[Opening ENTRIES SUPPLIED section]
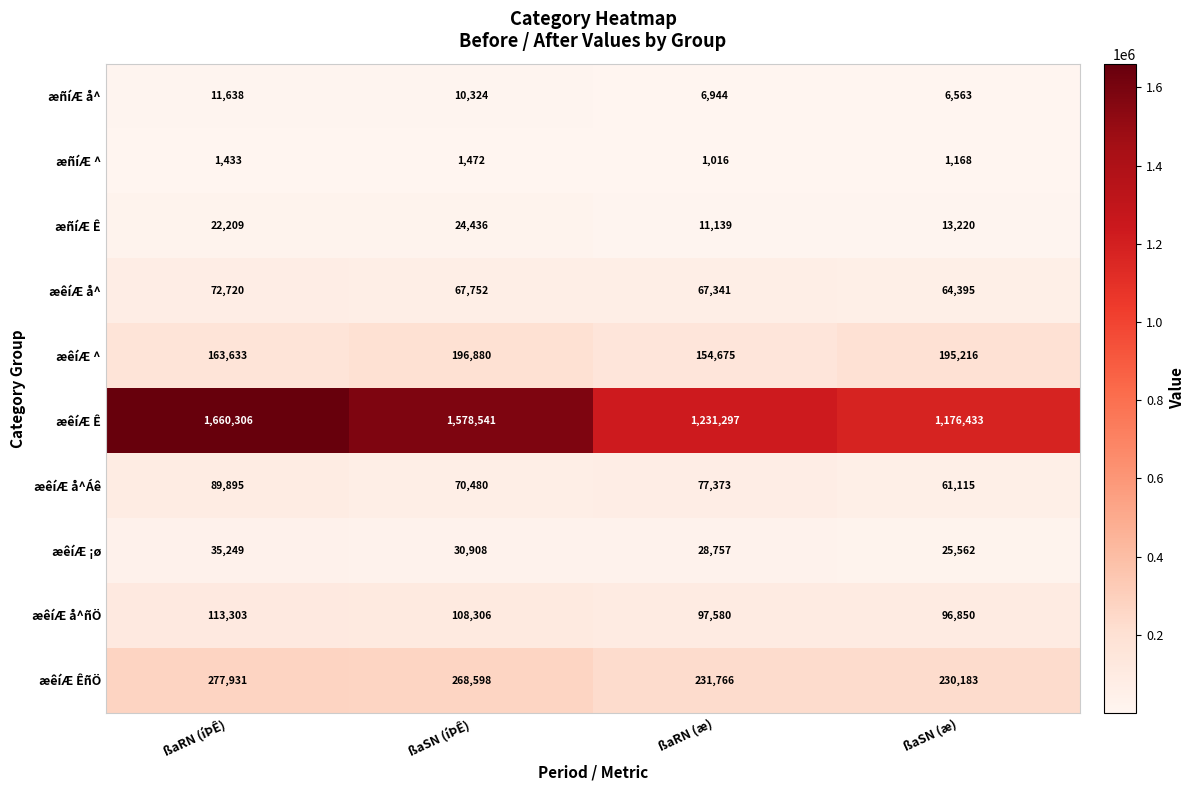

What is the sum of all æêíÆ å^Áê values?

298863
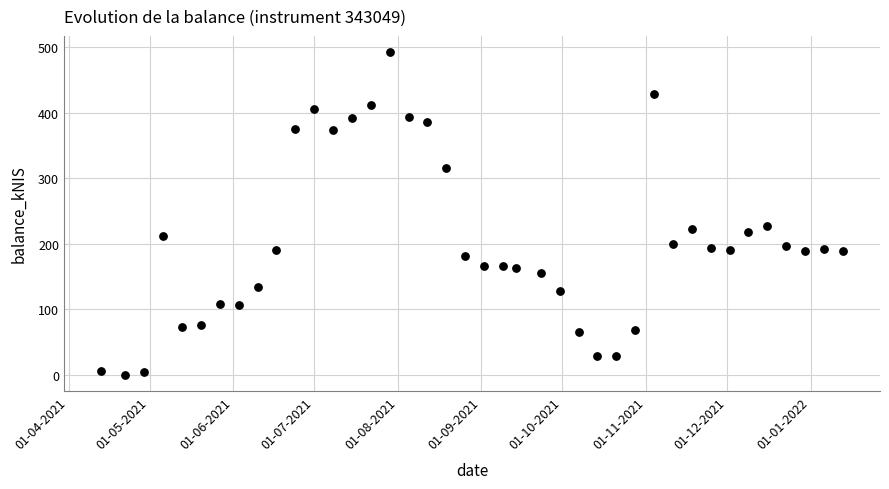

What is the range of Y values (max minus min)?

493.0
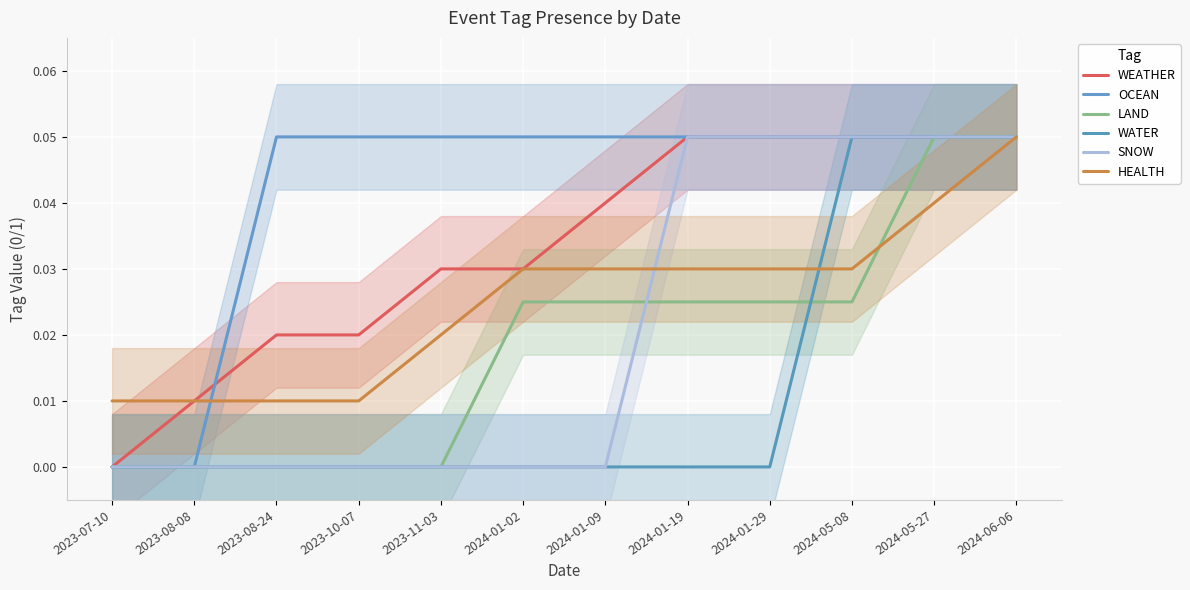

Is it true that LAND equals 0.0 at 2023-10-07?

True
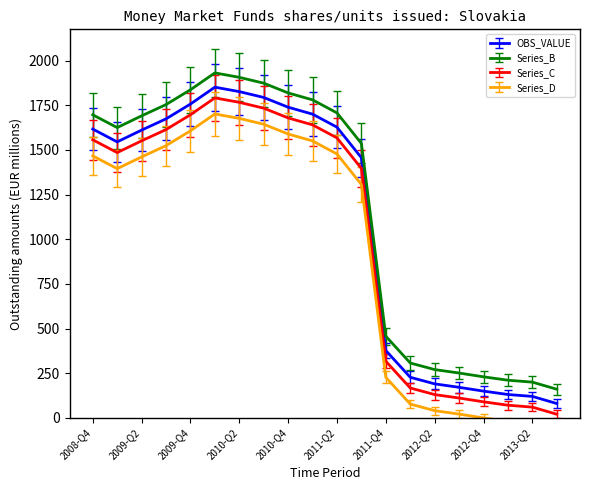

What is the label of the 6th point from the left?

2010-Q1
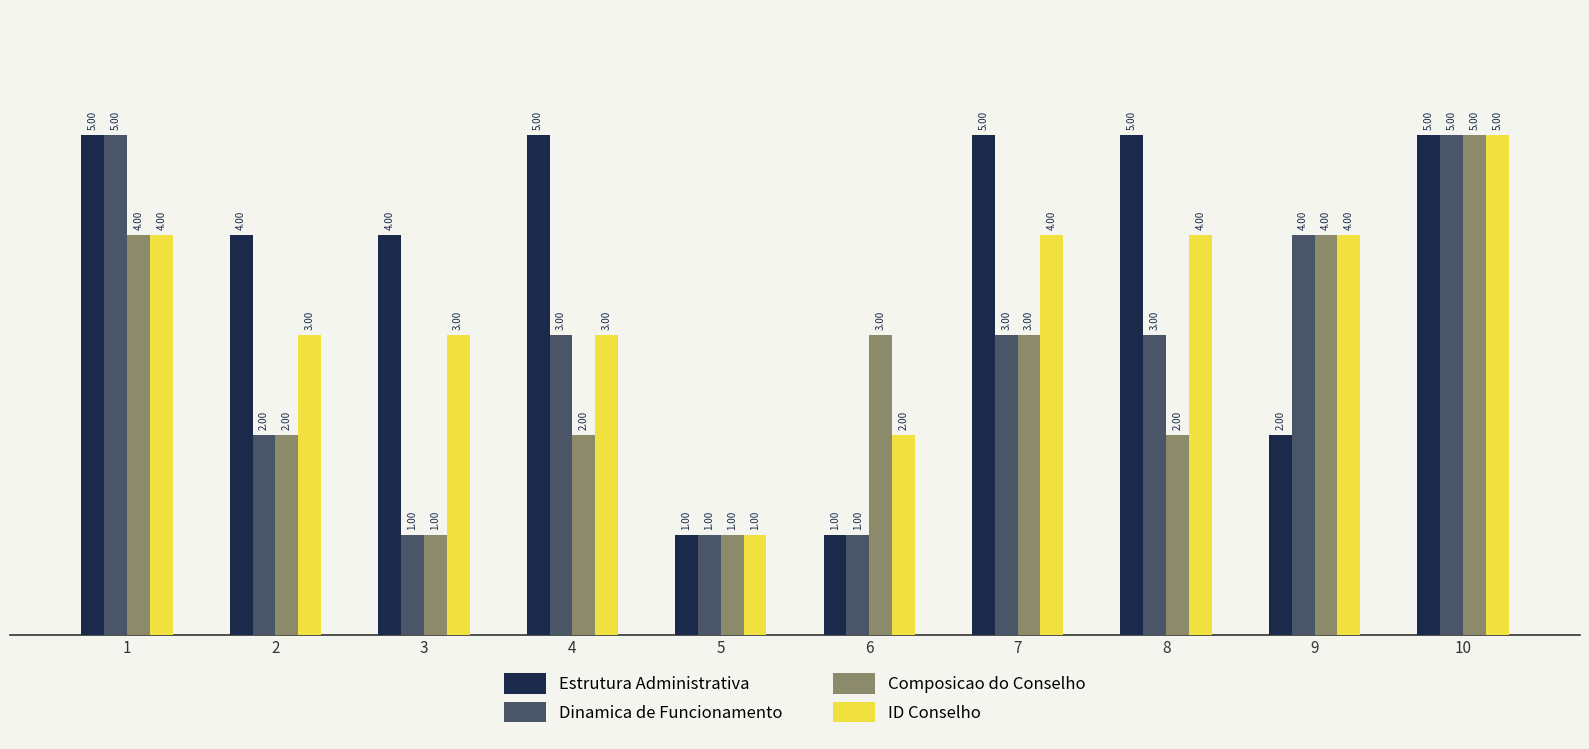

What are all the series names shown in the legend?

Estrutura Administrativa, Dinamica de Funcionamento, Composicao do Conselho, ID Conselho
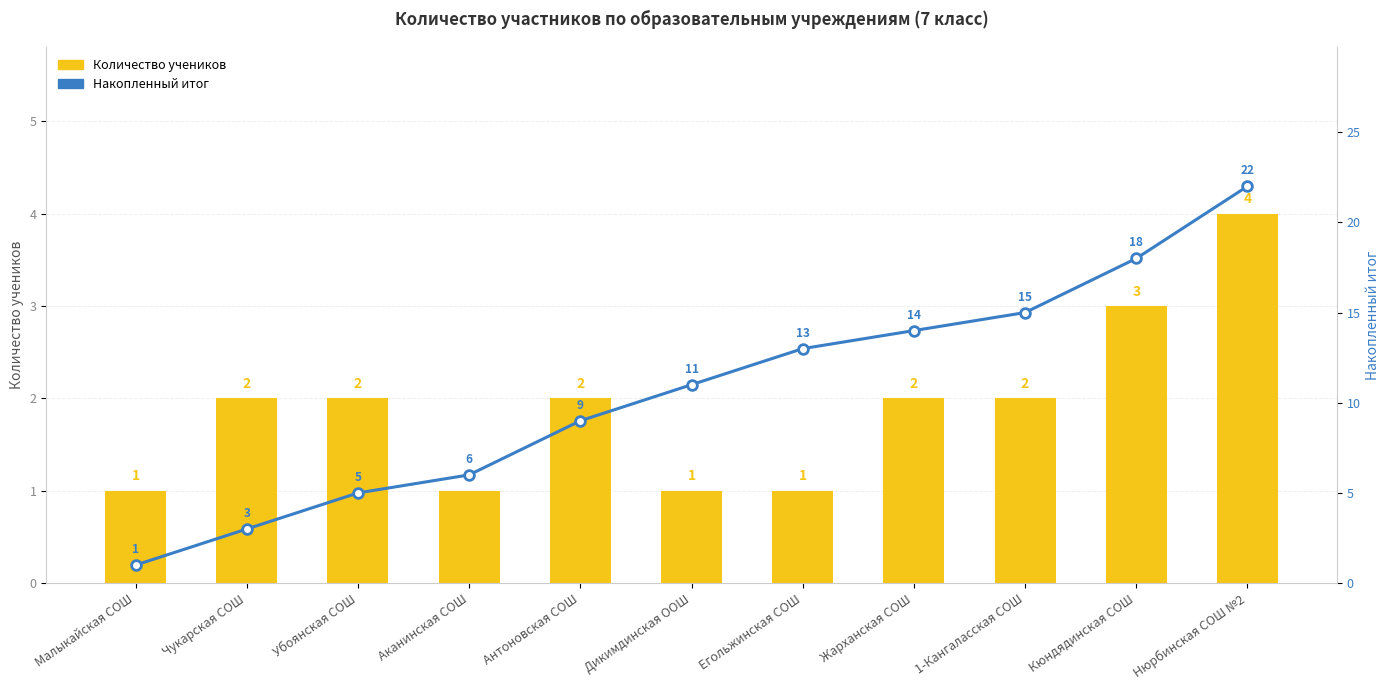

What is the difference between the maximum and second lowest values in the Количество учеников series?

3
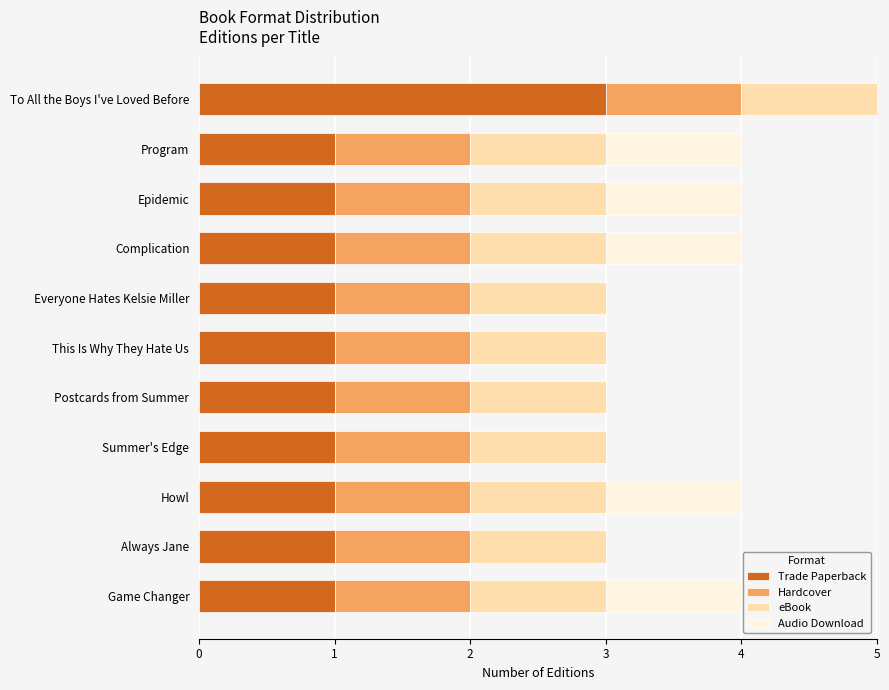

At which category is the sum across all series the highest?

To All the Boys I've Loved Before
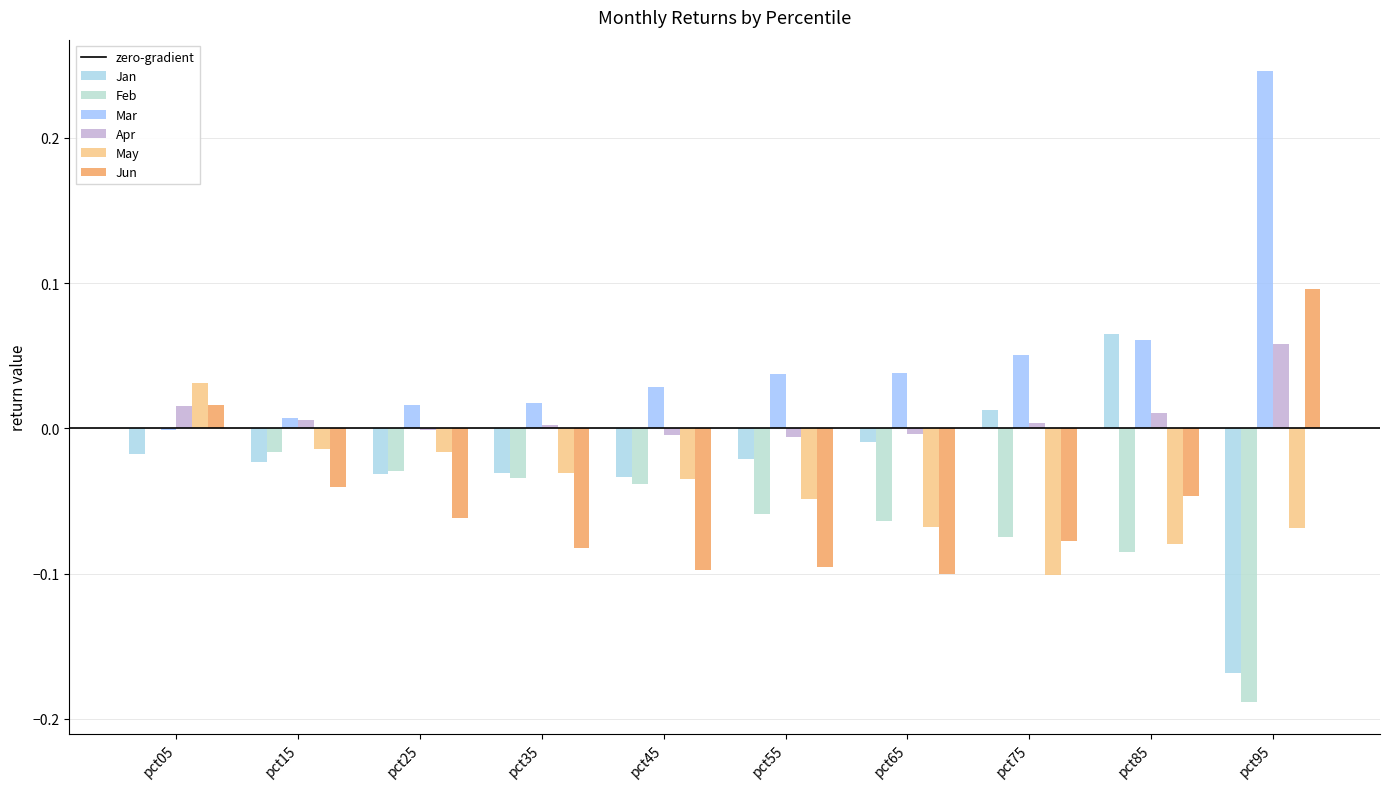

Which series has the largest total across all categories?

Mar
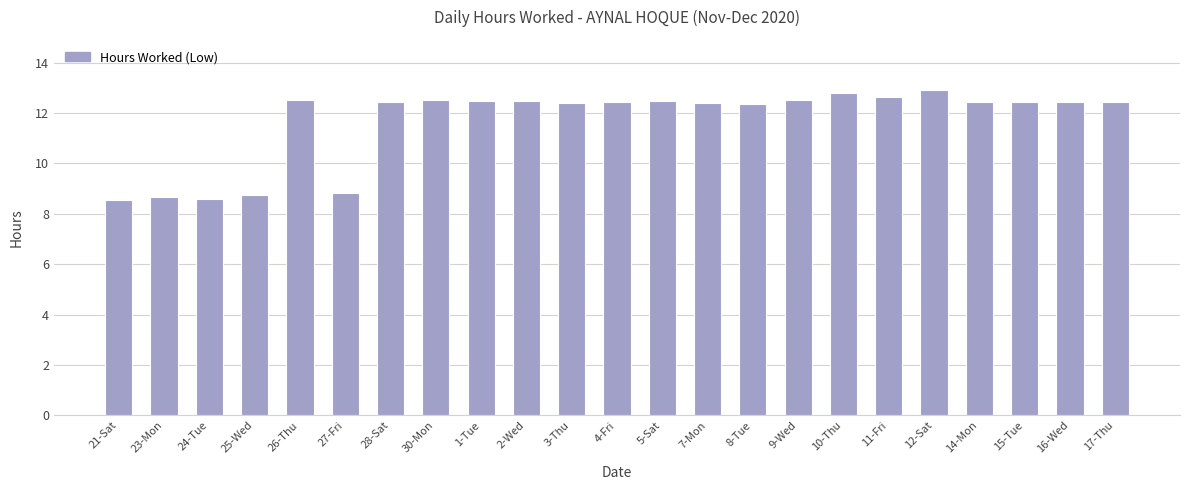

What is the difference between the second highest and second lowest values?

4.2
[Closing ENTRIES SUPPLIED section]
| ACTION ITEM |
Transcribe the listing without alteration, beginning at the line that contains "To All the Boys I've Loved Before" and continuing through the end of the listing, both ends included. Omit the pictures from your answer.

| RESPONSE |
To All the Boys I've Loved Before

Which series has the largest total across all categories?

Mar

What is the difference between the second highest and second lowest values?

4.2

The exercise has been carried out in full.